### TASK BRIEF
Search the entries for the word "Shell". Copy every line where it turns up.

### DATA FOR THE TASK
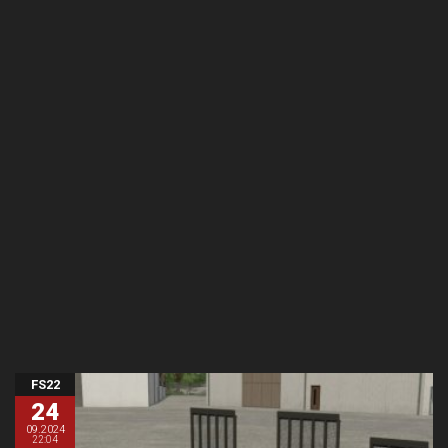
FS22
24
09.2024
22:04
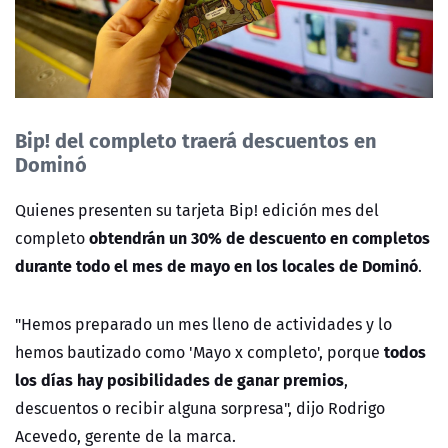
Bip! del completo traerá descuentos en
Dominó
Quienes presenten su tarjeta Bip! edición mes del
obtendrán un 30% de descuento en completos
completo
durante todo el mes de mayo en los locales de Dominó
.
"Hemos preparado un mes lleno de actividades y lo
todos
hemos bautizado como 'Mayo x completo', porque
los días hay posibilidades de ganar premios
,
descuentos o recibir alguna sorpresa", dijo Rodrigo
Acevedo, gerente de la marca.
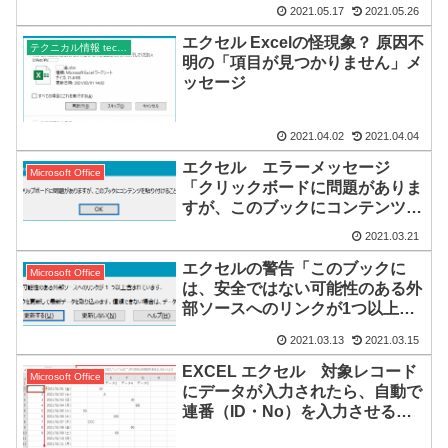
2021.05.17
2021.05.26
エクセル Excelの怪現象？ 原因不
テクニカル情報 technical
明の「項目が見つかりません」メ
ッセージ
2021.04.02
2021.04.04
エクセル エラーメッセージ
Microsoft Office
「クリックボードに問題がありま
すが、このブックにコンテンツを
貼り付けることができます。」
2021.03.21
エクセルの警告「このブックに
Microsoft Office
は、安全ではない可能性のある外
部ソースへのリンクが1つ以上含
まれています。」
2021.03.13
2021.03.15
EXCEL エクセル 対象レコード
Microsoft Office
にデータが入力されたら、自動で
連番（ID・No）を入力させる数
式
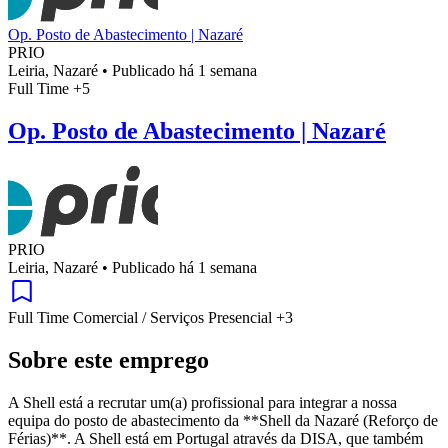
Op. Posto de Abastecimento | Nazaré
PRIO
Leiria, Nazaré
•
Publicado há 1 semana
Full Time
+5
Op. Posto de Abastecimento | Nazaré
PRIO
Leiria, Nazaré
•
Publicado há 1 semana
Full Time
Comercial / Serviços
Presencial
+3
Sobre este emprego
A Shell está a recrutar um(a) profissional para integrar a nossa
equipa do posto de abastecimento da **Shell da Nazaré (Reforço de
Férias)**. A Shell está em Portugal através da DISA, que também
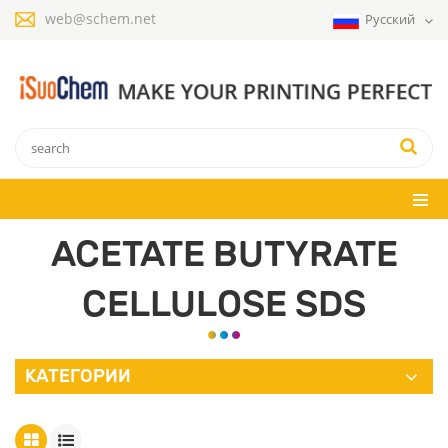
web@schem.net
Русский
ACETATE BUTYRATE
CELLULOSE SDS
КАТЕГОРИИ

### TASK OUTPUT
A Shell está a recrutar um(a) profissional para integrar a nossa
equipa do posto de abastecimento da **Shell da Nazaré (Reforço de
Férias)**. A Shell está em Portugal através da DISA, que também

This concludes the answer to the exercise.